6. Foreign law enforcement requests
Piqabu is operated by a Ghana-registered company. We do not respond to direct requests from foreign law enforcement agencies. Foreign requests must be channeled through:
- A mutual legal assistance treaty (MLAT) request between the requesting country's authorities and Ghana's Ministry of Justice.
- An emergency request from a recognised foreign agency under Section 4, which we may consider at our discretion.
We will provide data in response to foreign requests only after legal review in Ghana.
7. Civil legal process
For civil cases (defamation, divorce, breach of contract, etc.), we respond only to subpoenas served on us in accordance with civil procedure rules in Ghana. We will not produce user data on the strength of informal requests.
We may charge a reasonable administrative fee for processing civil subpoenas.
8. Limits on cooperation
To be clear about what we will not do:
- We will not build new logging or data-collection capability to comply with a request that would otherwise lack data.
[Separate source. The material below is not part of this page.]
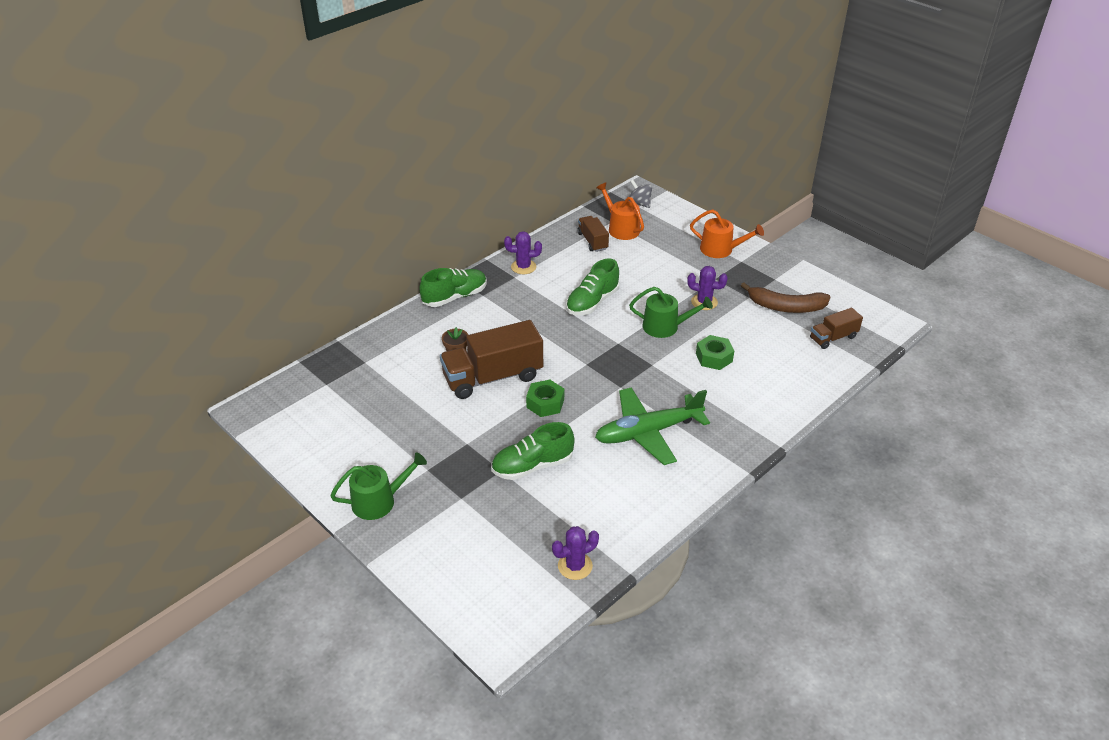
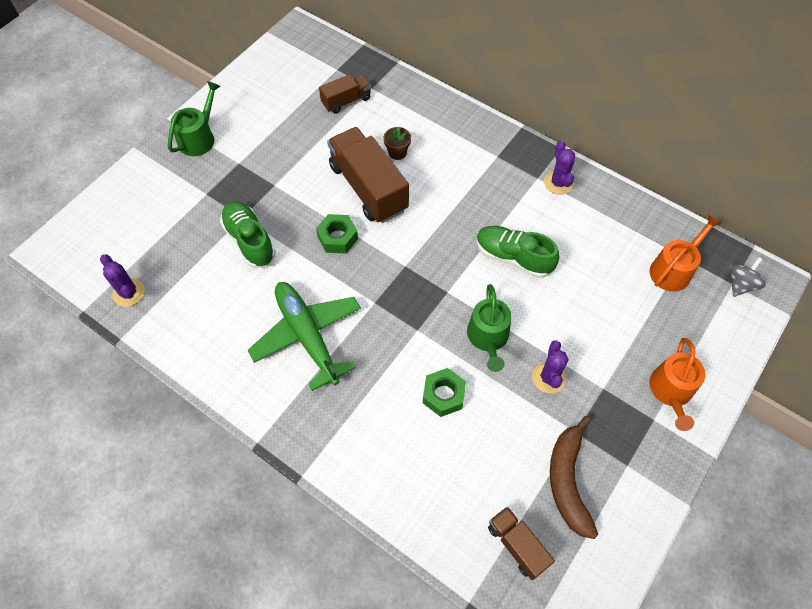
camera: 80 degrees right, 20 degrees up
(379, 501) = (199, 138): green watering can -> green watering can turned 120 degrees counterclockwise
(455, 297) = (486, 134): green shoe -> none
(592, 241) = (633, 242): brown truck -> brown truck (346, 101)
The system we have is the system we have.
- We will not install monitoring or surveillance software on user devices on behalf of any agency.
- We will not weaken the privacy posture of the service to facilitate present or future requests.
- We will not provide bulk data, "all users matching pattern X" data, or anything other than data tied to specifically identified Ghost IDs.
If law would compel any of the above, we will pursue all available legal remedies before complying, including challenge in court.
9. Transparency Reports
We publish a Transparency Report every six months (January and July), summarising:
- The number of legal requests received in the period.
- A breakdown by request type (criminal subpoena, civil subpoena, court order, emergency request, MLAT).
- The fulfillment rate (requests responded to vs. challenged vs. produced no data).
- A warrant canary statement (see Section 10).
- Comparable year-over-year statistics.
The most recent report is at piqabu.live/transparency (when published).
10. Warrant canary
Each Transparency Report will include a statement of the form:
"As of [date], Wyetey LTD has not received any national security letter, court order, or other instrument requiring us to take action that we have been forbidden from disclosing in this report."
If a future report omits this statement, that omission is meaningful.
Contact
For legal process and law-enforcement correspondence:
Wyetey LTD Attention: Legal Department Haatso-Atomic Road, Dome. Accra, Ghana. Ghana
legal@piqabu.live
Acknowledgement of receipt: within 5 business days. Production of records: typically within 30 days unless the request specifies a shorter or longer window.